Excerpt provided:
— Begin —

Joe Smigiel was at his blocking and tackling best last Friday night at Palos Verdes. The two-way Newbury Park High strongman would chaperon scatback Walter Thomas through a hole, then turn around and lay a crunching hit on an opposing runner.

Newbury Park defeated Palos Verdes, 19-9, for its first playoff victory since 1983. The outcome was not decided until midway through the fourth quarter, however. Not until Smigiel unclenched his fists enough to deftly take a handoff from quarterback Jai Johnston on a tackle-counter play and ramble seven yards for the final touchdown.

Twice this season the play has been called, and twice Smigiel (6-foot-5, 255 pounds) has scored. The novelty was spawned from a traditional counter play that wasn't working the way it was designed.

"We were trying to run a play to the tailback, where he starts one way to give the guard and tackle time to pull, then counters back and follows the tackle through the hole," Coach George Hurley said. "Well, the guard was making his block and Smigiel was getting through the hole untouched, but the hole was closing behind him before the tailback could get through."

— End —

Recorded data:
— Begin —

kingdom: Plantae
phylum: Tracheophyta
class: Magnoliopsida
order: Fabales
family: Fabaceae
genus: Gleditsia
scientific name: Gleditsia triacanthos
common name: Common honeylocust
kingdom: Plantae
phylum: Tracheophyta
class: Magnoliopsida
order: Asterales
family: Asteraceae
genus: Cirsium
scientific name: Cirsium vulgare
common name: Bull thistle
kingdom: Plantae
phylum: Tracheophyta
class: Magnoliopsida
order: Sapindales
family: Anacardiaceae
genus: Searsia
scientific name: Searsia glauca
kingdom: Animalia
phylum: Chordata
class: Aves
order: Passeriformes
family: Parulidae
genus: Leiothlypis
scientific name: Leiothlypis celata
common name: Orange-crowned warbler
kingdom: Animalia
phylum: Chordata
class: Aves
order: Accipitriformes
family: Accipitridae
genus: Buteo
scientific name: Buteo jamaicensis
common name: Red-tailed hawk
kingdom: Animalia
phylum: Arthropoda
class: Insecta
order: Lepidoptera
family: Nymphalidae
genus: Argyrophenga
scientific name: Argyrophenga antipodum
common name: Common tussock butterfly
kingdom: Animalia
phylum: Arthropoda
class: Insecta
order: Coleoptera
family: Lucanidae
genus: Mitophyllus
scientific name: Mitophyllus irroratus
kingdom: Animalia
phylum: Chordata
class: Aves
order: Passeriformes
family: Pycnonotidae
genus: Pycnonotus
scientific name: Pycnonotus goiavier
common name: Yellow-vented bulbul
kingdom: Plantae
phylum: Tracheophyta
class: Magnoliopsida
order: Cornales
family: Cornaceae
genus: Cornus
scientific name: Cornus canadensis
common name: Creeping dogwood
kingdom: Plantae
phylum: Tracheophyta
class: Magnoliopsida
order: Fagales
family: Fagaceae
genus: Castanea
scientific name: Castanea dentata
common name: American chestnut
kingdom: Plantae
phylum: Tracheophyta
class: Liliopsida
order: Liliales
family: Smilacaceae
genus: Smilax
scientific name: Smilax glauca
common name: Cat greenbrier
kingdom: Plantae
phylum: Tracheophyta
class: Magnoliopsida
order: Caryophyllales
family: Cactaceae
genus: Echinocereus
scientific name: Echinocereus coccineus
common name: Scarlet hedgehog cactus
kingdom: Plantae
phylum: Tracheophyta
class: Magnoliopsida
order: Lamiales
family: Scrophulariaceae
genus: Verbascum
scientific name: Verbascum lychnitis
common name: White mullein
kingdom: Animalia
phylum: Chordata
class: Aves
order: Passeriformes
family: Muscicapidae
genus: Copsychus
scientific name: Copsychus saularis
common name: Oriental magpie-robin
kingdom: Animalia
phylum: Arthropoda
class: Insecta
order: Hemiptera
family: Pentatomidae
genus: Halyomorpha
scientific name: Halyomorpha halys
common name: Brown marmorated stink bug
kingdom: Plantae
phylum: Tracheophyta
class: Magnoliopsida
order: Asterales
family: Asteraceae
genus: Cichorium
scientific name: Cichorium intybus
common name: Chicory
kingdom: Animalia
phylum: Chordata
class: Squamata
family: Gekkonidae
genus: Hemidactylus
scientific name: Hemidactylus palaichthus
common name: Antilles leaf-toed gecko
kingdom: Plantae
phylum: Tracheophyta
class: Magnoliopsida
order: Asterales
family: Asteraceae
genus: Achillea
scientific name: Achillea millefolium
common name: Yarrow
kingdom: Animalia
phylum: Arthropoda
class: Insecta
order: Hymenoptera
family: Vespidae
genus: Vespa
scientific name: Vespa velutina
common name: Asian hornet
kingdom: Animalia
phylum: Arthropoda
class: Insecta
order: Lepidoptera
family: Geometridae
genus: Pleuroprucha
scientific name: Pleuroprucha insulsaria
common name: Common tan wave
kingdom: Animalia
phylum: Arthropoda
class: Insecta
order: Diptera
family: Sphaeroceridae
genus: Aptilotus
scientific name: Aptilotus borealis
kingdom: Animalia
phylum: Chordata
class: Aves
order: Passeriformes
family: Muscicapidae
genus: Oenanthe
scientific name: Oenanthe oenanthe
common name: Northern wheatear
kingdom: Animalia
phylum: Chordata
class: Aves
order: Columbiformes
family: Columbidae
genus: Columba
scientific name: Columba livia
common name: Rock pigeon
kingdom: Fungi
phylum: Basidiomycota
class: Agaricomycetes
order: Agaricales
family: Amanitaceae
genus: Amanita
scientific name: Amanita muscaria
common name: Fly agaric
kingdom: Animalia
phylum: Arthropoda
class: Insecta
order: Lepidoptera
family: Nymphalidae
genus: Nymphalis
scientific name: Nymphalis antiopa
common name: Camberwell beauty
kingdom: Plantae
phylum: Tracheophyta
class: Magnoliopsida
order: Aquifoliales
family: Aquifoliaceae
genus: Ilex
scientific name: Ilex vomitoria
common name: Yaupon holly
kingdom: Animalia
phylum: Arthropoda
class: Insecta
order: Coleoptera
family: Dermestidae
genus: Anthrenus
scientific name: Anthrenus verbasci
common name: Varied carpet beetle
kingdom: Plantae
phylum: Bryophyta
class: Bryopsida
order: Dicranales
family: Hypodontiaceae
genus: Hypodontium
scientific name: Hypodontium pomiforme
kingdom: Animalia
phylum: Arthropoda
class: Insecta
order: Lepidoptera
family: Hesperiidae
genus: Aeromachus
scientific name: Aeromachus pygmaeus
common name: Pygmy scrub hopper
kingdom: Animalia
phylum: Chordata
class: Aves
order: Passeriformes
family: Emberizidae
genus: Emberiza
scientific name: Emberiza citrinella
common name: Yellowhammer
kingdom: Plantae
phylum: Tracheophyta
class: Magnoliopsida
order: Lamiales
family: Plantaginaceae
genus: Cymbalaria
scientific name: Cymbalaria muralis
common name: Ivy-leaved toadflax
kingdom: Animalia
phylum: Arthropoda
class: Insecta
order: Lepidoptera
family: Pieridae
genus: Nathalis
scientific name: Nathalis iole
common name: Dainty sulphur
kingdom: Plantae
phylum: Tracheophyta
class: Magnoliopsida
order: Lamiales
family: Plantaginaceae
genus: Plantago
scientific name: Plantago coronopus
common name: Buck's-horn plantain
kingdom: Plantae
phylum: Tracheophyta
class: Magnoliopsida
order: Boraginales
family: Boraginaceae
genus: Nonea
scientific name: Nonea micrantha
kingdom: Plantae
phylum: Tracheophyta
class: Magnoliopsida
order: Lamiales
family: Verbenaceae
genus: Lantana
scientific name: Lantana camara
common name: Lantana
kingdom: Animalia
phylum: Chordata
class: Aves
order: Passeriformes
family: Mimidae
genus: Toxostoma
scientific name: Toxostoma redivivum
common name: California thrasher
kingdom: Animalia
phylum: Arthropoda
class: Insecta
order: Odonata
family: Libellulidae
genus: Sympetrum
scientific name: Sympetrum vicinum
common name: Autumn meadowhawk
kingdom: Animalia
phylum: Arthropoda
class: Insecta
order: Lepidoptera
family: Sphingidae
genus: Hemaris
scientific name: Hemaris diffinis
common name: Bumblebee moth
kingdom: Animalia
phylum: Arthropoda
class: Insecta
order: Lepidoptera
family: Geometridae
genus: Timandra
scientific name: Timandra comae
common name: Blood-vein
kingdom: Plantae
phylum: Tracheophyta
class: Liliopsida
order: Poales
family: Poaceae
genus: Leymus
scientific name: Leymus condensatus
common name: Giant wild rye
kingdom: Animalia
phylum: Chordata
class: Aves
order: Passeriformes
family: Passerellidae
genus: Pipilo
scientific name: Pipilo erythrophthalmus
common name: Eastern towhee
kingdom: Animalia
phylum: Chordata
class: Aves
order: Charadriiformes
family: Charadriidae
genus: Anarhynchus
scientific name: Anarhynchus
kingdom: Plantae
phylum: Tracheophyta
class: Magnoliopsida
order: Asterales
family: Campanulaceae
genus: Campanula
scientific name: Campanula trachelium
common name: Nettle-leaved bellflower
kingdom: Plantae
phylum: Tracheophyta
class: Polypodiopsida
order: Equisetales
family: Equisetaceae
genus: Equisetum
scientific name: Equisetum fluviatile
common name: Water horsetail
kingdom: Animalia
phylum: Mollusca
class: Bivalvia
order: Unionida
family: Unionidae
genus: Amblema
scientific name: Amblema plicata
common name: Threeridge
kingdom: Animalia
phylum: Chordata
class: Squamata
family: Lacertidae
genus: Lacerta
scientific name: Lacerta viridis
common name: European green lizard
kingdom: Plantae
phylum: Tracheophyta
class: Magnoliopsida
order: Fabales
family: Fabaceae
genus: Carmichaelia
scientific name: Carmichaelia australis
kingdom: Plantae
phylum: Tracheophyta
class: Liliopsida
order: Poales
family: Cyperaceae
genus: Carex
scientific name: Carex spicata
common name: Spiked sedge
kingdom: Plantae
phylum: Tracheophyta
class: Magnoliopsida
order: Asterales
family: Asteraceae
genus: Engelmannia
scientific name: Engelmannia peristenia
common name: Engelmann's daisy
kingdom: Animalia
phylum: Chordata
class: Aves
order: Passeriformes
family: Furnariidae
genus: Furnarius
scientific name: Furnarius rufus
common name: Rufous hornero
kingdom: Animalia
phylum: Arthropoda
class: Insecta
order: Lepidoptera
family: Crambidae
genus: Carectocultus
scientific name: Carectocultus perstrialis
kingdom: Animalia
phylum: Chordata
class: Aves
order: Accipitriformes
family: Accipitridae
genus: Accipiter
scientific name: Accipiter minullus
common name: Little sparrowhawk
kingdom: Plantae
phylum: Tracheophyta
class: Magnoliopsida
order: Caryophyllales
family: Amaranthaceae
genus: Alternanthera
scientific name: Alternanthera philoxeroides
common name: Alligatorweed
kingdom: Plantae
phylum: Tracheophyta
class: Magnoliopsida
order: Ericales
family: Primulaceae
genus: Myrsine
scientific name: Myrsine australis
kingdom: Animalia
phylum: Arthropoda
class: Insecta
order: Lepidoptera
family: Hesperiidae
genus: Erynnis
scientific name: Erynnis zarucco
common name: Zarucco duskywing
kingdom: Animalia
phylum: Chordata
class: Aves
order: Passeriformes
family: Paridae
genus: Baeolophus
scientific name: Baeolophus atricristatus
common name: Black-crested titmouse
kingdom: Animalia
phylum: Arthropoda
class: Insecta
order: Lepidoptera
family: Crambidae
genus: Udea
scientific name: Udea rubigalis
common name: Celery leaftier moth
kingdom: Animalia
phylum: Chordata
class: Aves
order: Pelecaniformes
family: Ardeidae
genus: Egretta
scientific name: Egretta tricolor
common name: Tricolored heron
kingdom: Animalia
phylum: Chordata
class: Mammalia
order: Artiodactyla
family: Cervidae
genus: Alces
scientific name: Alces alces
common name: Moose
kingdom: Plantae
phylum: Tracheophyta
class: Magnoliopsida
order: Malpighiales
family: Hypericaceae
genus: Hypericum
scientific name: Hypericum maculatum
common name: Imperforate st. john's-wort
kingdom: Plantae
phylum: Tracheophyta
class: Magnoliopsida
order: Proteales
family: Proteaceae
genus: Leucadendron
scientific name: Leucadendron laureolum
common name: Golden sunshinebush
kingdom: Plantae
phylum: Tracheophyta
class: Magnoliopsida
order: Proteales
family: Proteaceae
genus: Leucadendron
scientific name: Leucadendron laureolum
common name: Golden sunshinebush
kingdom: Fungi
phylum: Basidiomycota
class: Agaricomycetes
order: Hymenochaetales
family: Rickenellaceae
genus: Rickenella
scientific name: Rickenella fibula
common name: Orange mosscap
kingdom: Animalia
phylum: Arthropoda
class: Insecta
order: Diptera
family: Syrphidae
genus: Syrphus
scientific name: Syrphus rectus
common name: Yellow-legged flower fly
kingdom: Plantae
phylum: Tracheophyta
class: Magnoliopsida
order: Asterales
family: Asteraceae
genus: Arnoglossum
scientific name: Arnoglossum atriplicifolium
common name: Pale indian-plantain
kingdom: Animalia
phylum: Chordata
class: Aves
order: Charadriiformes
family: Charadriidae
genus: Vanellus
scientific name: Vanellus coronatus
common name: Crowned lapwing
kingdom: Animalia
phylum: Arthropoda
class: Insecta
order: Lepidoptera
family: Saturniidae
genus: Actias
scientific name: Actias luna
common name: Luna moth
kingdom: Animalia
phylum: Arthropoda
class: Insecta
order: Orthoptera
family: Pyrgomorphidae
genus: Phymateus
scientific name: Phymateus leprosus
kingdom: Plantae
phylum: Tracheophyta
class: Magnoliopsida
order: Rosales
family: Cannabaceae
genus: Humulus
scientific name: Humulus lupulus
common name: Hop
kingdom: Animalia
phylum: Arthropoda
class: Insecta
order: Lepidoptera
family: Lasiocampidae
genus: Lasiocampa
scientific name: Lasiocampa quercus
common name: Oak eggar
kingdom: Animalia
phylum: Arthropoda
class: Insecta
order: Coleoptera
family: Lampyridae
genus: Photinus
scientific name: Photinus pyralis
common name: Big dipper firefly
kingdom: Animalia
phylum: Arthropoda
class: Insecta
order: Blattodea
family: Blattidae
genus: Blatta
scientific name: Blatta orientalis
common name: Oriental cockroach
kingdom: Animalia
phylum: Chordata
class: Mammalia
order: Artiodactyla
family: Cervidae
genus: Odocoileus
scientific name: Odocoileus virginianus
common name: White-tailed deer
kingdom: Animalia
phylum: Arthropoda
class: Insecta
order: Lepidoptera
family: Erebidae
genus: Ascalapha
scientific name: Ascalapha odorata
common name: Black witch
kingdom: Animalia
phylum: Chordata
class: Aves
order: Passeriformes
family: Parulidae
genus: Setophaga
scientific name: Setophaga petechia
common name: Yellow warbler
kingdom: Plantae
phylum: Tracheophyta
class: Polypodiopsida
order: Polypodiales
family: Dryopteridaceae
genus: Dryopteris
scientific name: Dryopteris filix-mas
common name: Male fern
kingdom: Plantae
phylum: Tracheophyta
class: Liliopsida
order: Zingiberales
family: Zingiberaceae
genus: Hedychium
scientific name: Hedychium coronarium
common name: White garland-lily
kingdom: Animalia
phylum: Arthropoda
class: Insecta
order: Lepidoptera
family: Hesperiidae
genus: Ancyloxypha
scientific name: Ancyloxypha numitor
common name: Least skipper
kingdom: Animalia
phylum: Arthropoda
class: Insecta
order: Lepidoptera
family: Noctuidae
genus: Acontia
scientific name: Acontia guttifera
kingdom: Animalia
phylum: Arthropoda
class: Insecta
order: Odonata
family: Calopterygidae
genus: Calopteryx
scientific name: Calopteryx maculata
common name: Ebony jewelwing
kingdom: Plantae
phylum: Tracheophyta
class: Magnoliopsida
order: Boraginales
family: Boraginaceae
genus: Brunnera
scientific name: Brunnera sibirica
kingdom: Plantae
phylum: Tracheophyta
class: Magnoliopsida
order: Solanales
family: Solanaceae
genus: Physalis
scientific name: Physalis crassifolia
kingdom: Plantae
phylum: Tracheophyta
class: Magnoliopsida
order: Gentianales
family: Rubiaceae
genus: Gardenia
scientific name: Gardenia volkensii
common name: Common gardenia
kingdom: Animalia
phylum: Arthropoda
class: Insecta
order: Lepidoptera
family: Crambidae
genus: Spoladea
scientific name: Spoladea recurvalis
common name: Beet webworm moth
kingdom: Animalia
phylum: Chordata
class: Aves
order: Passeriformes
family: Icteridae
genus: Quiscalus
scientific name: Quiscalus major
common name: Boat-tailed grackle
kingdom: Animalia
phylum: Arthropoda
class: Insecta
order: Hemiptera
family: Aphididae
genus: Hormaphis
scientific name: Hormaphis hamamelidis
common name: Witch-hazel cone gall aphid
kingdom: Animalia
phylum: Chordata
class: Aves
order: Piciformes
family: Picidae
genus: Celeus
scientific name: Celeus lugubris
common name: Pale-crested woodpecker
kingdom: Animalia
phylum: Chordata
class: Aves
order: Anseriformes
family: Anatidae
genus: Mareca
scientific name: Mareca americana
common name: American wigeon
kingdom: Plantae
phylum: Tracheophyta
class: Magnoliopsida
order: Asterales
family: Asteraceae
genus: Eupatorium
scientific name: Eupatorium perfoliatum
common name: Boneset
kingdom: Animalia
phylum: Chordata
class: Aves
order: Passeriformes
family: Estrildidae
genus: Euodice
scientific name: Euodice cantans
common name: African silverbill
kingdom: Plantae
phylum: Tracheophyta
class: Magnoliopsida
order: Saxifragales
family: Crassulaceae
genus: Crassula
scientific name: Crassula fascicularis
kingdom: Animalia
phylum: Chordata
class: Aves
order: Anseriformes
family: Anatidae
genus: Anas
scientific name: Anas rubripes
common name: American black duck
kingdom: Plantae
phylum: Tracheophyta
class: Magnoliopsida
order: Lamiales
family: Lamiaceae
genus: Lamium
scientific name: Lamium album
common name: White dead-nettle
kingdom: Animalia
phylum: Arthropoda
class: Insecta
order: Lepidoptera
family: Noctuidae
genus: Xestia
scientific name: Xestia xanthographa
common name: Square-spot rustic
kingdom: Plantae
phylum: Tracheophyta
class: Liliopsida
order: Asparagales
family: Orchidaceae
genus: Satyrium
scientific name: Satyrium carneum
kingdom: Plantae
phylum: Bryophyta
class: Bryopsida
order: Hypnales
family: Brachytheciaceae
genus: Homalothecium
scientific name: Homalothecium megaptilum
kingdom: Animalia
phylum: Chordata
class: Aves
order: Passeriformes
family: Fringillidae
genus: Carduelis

— End —

The tasks:
**a)** In the article on Newbury Park's playoff game, what was the final score against Palos Verdes?
**b)** Continue the article on Newbury Park's playoff win over Palos Verdes, beginning after Coach George Hurley's quoted explanation.
The listing is not required for either task.

Set of answers:
**a)** Newbury Park won, 19-9.

**b)**
The Panther coaching staff studied films, attempting to find a solution. One assistant said in exasperation, "We may as well give the ball to Smigiel."

The coaches stared at one another. We may as well give the ball to Smigiel!

So Friday night against Santa Barbara, Smigiel, who will probably be the most highly recruited lineman in Ventura County, will be counted upon to lay the crucial blocks, as usual. He will be counted upon to make big tackles, as usual.

And he may very well be called upon to score another touchdown.